Son futur petit-fils légitime deviendra souverain de France et d’Angleterre. L’intervention de Jeanne d’Arc permet de légitimer Charles VII, sacré à Reims, le 17 juillet 1429. (Henri VI d’Angleterre a 10 mois et sera sacré le 16 décembre 1431, à Notre-Dame de Paris).
Charles VII signe en 1435, le traité d’Arras avec Philippe le Bon. L’indépendance de la Bourgogne est reconnue. Cet accord met officiellement fin à la guerre permet à Charles VII de reprendre aux Anglais pratiquement toutes leurs possessions continentales: en 1453, ils ne contrôlent plus que Calais.

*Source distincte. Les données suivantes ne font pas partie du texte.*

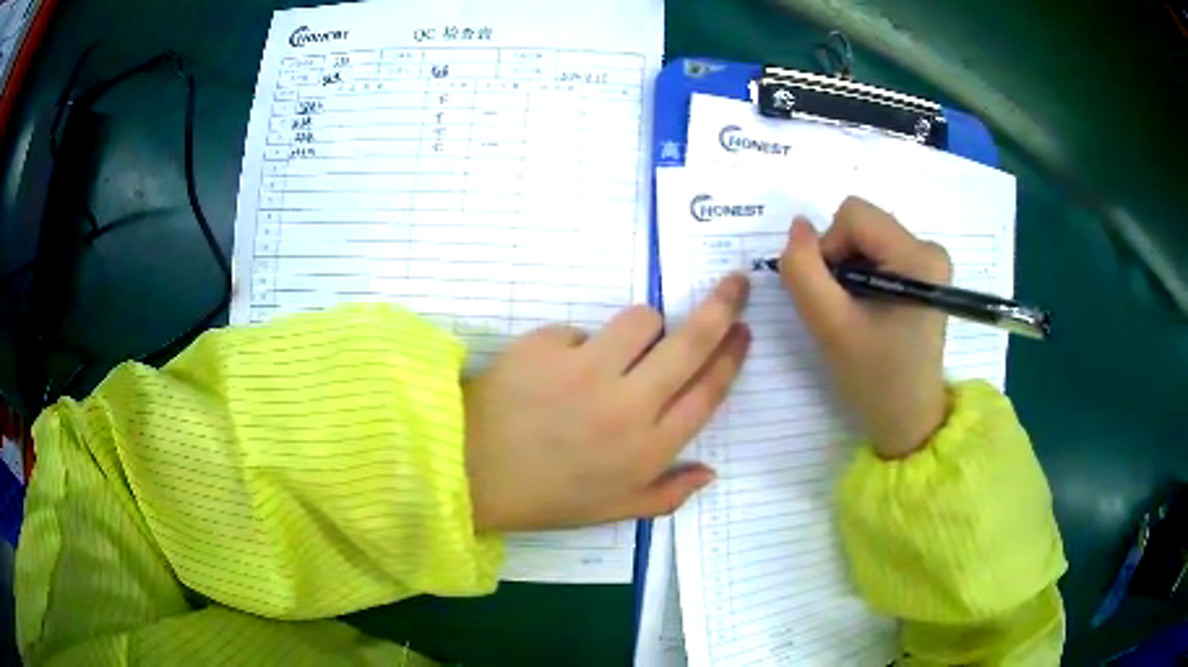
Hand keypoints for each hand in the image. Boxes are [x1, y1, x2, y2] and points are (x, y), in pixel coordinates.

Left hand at [463, 274, 751, 532]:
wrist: (467, 474)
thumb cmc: (544, 497)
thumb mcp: (612, 511)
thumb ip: (667, 495)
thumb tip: (711, 472)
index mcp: (647, 450)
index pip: (707, 393)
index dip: (731, 357)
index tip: (744, 330)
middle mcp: (626, 407)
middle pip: (690, 344)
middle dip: (722, 307)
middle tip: (735, 283)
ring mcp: (584, 372)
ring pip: (640, 319)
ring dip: (641, 327)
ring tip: (620, 349)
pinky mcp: (544, 346)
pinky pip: (580, 329)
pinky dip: (576, 345)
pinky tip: (553, 372)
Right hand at [780, 197, 950, 458]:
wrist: (908, 419)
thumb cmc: (875, 379)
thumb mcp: (830, 326)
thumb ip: (803, 271)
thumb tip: (797, 226)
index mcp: (918, 257)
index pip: (853, 216)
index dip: (827, 247)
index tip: (830, 294)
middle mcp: (929, 248)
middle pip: (861, 223)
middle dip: (838, 259)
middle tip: (840, 307)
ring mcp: (929, 260)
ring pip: (865, 237)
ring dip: (847, 268)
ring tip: (854, 312)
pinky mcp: (924, 273)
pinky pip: (877, 252)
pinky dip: (861, 274)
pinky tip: (866, 309)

La guerre civile qui a opposé, au début du XVe siècle, les Armagnacs aux Bourguignons a longtemps été considérée comme un phénomène secondaire dans le cadre de la guerre de Cent ans. Or dans ce conflit, ce sont deux conceptions de l’Etat qui s’affrontent. Le royaume de France tout entier se partage en deux camps. Le long conflit franco-anglo-bouguignon devient facile à lire et à comprendre tant Bertrand Schnerb relate avec précision et clarté ses causes directes et son déroulement.

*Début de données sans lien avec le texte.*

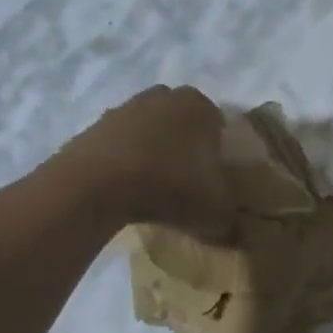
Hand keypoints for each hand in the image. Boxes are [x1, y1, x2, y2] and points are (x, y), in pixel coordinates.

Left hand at [58, 85, 234, 239]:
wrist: (95, 184)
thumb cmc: (169, 186)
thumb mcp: (213, 213)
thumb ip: (229, 221)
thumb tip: (237, 233)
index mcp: (201, 108)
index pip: (218, 123)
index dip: (218, 150)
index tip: (215, 176)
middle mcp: (165, 98)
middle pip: (182, 119)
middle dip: (186, 142)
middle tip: (188, 176)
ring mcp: (127, 107)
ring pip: (150, 126)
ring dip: (154, 148)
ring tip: (156, 183)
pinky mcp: (96, 124)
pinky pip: (121, 140)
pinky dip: (126, 157)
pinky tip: (127, 185)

Cet ouvrage est aussi un livre d’histoires – au pluriel. L’auteur y privilégie le récit pour montrer, de manière saisissante, ce qu’est une guerre à la fin du Moyen Age. Derrière les événements politiques et militaires, il cherche à retrouver la réalité humaine.
Bertrand Schnerb est agrégé et docteur en histoire. Après avoir été maître de conférences à l’université de Paris-Sorbonne, il est devenu professeur à l’université de Lille III. Spécialiste de l’histoire des institutions et de la société bourguignonnes, il est l’auteur de divers articles et études, parmi lesquels on peut citer L’Etat bourguignon (1363-1477), première synthèse sur le sujet parue depuis vingt-cinq ans.